The infrastructure for a dFDA136,137 won’t cost billions to build. Because you’re not building most of it.

Here’s the plan: build the foundation (core API and data standards), pay bounties for critical features nobody wants to build first, and let everyone else build everything else for free. This is how WordPress, Linux, and every successful open platform works. You build the rails, not every train.

The Open Platform Model

The most successful software platforms share a pattern: a small core team builds the foundation, then thousands of outside developers build specialized tools on top of it.

Linux started as one person in Finland writing a kernel. Today it runs most of the internet, every Android phone, and the world’s fastest supercomputers. The core team is still tiny. The contributor network is massive. WordPress works the same way: a small core, 60,000+ plugins built by other people.

Open-source platform models aren’t theoretical. They’re a multi-trillion-dollar economic reality138. WordPress, Linux, Android, and Chrome were all built this way. Combined value: trillions. Combined cost to build the cores: billions. The math is not subtle.

A dFDA follows the same structure:

  • Core infrastructure: APIs, data standards, identity, and consent management. You build this.
  • Everything else: Trial matching tools, analysis dashboards, EHR connectors, patient-facing apps. Developers (companies, academics, individuals with too much free time) build these.

Bounties: Paying for Results, Not Promises

An open platform mostly builds itself, but sometimes you need specific features that nobody’s volunteering to create. That’s where bounties come in.

The traditional approach is grants: “Here’s money. Build something. Let us know how it goes.” The bounty approach inverts this: “Build this specific thing. If it works, you get paid. If it doesn’t, you don’t.” One of these wastes less money. The distinction is left as an exercise for the reader.

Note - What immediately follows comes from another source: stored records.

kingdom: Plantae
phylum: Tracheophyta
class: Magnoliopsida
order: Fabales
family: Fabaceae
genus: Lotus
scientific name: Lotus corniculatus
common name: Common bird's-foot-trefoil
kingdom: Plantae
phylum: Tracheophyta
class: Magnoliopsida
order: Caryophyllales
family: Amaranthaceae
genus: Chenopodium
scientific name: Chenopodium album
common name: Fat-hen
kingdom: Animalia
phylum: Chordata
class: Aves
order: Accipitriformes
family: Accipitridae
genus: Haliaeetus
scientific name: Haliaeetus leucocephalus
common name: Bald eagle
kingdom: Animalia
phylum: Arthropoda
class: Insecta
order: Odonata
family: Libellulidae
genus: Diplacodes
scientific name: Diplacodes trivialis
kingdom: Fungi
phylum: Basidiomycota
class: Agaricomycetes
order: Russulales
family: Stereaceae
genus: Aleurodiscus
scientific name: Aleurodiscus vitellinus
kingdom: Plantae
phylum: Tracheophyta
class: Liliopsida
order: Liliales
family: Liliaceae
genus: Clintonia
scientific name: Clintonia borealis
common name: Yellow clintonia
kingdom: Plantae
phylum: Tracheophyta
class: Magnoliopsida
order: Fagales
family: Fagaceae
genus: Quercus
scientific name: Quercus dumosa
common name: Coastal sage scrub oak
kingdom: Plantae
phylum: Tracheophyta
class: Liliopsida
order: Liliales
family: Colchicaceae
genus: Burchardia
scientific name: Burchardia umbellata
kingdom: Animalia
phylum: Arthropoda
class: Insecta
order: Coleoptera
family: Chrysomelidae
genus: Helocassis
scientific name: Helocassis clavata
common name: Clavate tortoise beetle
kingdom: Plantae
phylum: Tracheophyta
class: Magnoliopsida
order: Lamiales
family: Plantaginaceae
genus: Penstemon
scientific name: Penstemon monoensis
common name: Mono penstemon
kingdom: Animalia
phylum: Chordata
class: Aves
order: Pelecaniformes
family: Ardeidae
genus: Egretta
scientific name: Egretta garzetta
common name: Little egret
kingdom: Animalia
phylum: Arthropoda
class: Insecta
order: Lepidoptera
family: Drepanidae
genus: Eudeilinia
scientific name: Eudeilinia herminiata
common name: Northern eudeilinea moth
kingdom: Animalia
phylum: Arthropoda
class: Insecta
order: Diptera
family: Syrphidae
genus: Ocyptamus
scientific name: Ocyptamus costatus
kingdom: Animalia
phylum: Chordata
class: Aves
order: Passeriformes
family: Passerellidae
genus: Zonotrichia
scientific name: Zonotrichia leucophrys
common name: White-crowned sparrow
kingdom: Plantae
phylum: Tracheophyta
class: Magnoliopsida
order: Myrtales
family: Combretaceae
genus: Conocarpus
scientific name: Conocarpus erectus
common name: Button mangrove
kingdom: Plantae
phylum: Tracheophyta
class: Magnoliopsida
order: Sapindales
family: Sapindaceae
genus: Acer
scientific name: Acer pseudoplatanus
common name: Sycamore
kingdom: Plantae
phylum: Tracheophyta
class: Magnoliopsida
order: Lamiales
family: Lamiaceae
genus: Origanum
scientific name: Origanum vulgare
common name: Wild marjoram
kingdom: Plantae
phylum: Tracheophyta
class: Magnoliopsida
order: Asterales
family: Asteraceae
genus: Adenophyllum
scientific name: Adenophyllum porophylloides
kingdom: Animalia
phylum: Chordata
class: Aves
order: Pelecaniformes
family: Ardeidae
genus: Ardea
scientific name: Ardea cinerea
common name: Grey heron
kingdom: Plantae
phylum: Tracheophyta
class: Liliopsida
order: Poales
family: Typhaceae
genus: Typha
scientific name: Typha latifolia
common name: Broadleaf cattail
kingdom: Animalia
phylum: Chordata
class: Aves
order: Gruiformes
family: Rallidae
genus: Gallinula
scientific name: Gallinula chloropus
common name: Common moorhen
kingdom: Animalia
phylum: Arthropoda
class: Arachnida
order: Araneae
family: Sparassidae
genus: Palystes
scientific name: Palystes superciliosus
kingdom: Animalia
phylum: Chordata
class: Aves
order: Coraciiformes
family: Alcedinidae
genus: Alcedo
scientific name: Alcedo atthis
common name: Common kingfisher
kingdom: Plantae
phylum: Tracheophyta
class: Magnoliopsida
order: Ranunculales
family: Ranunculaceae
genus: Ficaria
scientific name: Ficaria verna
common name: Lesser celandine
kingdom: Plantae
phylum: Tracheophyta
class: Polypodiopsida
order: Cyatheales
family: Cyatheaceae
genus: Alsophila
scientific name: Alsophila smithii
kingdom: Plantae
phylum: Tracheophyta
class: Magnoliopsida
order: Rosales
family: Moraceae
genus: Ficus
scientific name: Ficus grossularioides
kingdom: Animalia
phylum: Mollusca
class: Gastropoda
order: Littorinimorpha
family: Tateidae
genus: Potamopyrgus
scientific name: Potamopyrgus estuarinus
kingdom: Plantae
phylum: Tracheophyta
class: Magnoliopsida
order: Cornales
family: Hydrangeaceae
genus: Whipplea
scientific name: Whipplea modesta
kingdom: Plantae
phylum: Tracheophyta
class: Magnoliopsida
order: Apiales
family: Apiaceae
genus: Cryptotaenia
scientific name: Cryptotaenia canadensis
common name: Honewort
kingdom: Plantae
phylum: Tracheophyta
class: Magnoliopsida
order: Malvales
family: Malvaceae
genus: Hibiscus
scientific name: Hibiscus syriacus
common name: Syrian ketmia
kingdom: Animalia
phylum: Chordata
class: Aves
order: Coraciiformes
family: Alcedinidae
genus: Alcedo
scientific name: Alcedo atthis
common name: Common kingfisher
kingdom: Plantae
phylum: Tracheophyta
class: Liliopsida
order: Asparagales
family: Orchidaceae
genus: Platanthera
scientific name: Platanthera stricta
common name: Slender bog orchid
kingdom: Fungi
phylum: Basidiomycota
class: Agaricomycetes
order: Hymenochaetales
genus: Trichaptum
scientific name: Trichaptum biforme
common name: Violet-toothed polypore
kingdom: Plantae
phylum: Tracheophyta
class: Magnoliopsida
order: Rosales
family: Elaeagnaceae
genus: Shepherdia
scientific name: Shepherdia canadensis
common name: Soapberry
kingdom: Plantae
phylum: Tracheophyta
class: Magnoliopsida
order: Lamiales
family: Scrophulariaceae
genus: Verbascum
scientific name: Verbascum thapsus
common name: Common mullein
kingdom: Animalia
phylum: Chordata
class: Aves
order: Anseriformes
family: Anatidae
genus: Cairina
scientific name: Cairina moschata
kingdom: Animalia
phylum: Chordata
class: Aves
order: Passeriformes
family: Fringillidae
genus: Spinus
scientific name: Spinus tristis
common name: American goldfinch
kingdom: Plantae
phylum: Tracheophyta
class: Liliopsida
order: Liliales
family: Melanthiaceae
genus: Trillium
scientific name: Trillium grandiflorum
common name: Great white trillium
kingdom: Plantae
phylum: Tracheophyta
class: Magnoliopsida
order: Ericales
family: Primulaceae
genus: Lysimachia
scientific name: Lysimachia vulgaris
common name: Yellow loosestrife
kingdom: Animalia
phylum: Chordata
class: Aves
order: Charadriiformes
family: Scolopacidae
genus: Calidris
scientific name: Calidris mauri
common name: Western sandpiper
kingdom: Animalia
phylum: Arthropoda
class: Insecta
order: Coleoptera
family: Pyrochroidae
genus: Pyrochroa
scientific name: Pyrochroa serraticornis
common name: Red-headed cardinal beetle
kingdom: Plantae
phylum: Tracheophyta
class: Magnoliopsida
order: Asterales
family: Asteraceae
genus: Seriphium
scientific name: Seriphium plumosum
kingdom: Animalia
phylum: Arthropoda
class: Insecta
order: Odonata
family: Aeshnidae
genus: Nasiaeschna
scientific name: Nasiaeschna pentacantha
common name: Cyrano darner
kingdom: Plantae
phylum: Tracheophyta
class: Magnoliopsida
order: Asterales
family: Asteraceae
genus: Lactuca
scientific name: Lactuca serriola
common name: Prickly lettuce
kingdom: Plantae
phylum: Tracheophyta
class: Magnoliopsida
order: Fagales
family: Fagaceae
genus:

The “Right to Trial & FDA Upgrade Act” mandates a public bounty and prize program for exactly this reason. What it funds:

  • Critical features: Essential tools nobody’s building yet. Post a bounty, pay on delivery.
  • Security reporting: Pay hackers to find vulnerabilities and report them instead of exploiting them. Cheaper than getting hacked.
  • High-value integrations: Connectors to major EHR systems and national health registries. Everyone benefits, nobody wants to go first. Bounties fix the coordination problem.
  • Major prizes: Big money for big achievements. Want a breakthrough component? Offer $1M to whoever builds it best.

This Already Works

Governments already use bounties and prizes139 to solve complex problems, and they consistently outperform traditional procurement:

  • XPRIZE: Private-sector space travel
  • NASA Centennial Challenges: Lunar lander, space robotics
  • Department of Defense bug bounties: Cybersecurity

All succeeded. All cost less than the traditional “hire a contractor and hope” approach.

Apply the same model to medical research infrastructure, and you get a global network of tools built by people who actually want them to work, at a fraction of what centralized development would cost. The alternative is continuing to build everything from scratch, slowly, expensively, and badly. Which is also an option, if you prefer tradition to results.